BEGIN Reading passage

Inactive United States Air Force unit

The 448th Missile Squadron is an inactive United States Air Force unit. It was last assigned to the 321st Missile Group at Grand Forks Air Force Base, North Dakota. The 448th was equipped with the LGM-30 Minuteman intercontinental ballistic missile, with a mission of nuclear deterrence. With the end of the Cold War, the 448th was inactivated on 23 September 1997.

The squadron was first activated in 1942 as the 448th Bombardment Squadron and was equipped with North American B-25 Mitchell medium bombers. After training in the United States, it deployed to the Mediterranean Theater of Operations, serving in combat until 1945. The squadron earned a Distinguished Unit Citation for its actions. After the war, it returned to the United States and was inactivated.

The squadron was briefly activated in the reserve from 1947 to 1949, but does not appear to have been fully manned or equipped with operational aircraft. It was activated in 1953 as a Strategic Air Command bomber unit, serving until 1961, when its Boeing B-47 Stratojets were replaced by Boeing B-52 Stratofortresses. It was organized in February 1965 as the 448th Strategic Missile Squadron.

END Reading passage
BEGIN Records

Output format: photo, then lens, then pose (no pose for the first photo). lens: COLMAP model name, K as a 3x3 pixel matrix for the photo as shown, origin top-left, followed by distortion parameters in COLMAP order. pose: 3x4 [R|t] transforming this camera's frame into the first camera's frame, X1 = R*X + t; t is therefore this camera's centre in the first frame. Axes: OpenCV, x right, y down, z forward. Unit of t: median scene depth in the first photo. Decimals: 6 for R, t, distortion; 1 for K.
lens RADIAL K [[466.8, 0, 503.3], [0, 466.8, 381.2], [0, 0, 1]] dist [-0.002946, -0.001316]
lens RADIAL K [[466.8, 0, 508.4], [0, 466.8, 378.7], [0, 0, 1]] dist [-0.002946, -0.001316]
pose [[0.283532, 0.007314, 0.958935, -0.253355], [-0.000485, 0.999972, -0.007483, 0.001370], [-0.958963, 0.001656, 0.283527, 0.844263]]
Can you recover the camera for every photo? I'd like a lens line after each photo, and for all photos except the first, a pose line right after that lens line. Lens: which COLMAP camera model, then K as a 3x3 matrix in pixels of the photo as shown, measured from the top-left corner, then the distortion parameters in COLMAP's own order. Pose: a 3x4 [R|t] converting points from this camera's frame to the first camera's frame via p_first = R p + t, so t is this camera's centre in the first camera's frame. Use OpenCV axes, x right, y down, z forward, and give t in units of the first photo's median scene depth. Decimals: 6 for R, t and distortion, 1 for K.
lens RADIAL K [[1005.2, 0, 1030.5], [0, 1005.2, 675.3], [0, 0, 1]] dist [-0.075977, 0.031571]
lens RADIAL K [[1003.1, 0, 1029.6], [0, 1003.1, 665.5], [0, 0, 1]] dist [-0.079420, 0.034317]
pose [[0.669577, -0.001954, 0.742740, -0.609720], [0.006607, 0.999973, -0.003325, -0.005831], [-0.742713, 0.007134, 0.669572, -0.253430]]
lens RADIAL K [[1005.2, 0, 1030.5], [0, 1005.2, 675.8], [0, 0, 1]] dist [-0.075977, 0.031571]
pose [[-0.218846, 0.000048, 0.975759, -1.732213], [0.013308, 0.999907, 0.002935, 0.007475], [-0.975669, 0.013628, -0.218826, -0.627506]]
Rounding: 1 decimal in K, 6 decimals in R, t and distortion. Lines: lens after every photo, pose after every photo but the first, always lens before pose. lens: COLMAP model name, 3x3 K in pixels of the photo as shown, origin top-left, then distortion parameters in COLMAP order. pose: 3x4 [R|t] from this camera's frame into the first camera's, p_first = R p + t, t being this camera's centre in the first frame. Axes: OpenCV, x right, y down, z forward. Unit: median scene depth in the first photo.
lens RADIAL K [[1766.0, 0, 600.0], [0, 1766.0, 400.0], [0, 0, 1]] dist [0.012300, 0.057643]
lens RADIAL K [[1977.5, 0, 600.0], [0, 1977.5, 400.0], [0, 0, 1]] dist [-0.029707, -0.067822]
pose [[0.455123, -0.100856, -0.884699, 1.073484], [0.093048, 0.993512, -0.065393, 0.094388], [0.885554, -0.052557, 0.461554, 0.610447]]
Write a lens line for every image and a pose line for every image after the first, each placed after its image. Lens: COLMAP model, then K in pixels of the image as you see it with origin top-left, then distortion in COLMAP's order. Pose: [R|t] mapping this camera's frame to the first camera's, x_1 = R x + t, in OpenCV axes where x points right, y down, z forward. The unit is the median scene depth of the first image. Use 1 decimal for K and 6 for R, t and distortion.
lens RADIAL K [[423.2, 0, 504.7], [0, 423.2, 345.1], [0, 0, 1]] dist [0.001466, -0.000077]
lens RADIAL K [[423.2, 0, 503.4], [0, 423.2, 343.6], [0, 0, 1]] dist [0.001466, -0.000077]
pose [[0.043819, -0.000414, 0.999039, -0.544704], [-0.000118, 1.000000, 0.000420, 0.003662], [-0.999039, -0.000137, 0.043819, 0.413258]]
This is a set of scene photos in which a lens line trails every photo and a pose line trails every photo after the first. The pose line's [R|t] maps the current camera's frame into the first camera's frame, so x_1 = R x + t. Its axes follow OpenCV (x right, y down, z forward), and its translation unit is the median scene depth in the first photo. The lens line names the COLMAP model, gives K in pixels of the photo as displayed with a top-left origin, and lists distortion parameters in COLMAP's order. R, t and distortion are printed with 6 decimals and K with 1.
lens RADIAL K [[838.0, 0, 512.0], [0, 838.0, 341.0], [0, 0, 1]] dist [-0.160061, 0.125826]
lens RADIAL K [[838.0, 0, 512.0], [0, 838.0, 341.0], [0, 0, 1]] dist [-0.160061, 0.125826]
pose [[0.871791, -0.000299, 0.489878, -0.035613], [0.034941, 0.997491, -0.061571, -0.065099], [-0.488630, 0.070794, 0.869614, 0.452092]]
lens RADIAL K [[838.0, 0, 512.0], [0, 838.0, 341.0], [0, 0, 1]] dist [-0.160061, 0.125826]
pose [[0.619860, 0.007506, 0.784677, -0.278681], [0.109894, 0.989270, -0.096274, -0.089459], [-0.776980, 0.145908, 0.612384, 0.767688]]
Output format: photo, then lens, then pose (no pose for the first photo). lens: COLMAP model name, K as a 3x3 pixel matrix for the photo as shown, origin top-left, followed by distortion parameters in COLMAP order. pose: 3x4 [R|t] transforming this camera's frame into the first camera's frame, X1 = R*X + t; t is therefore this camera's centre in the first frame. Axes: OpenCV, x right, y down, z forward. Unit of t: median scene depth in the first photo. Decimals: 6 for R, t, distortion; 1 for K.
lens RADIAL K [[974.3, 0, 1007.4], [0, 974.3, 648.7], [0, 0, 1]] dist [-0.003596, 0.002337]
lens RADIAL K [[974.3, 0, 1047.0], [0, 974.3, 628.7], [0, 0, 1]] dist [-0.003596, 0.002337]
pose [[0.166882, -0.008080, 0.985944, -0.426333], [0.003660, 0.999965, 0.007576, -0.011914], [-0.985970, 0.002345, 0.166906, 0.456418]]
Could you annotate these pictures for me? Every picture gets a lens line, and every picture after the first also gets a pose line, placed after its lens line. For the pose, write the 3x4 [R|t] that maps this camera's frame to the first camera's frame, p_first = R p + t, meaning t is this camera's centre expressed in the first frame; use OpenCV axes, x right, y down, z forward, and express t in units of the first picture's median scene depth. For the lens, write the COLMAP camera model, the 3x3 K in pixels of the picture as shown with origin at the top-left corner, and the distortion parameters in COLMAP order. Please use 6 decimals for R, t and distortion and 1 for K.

END Records

■ Actions to take ■
A) In the history of the 448th Missile Squadron, what aircraft did the 448th Bombardment Squadron fly when it was first activated in 1942?
B) Continue the history of the 448th Missile Squadron from the end of its last sentence.

■ Answers provided ■
A) North American B-25 Mitchell medium bombers.

B)
==History==
===World War II===
====Initial organization and training====
The squadron was first organized as a medium bomber unit at Barksdale Field, Louisiana in late June 1942. It was one of the original four squadrons of the 321st Bombardment Group, which were equipped with North American B-25 Mitchells. However, it was not until the squadron moved on paper to Columbia Army Air Base, South Carolina, that the initial cadre was assigned in August 1942

After five months of training, the ground echelon of the squadron departed for the Port of Embarkation at Camp Kilmer, New Jersey on 21 January 1943. It boarded the on 7 February. The air echelon of the squadron remained at DeRidder Army Air Base until 12 February, when it flew to Morrison Field, Florida for staging via the South Atlantic ferry route. It departed Morrison for overseas on 15 February 1943.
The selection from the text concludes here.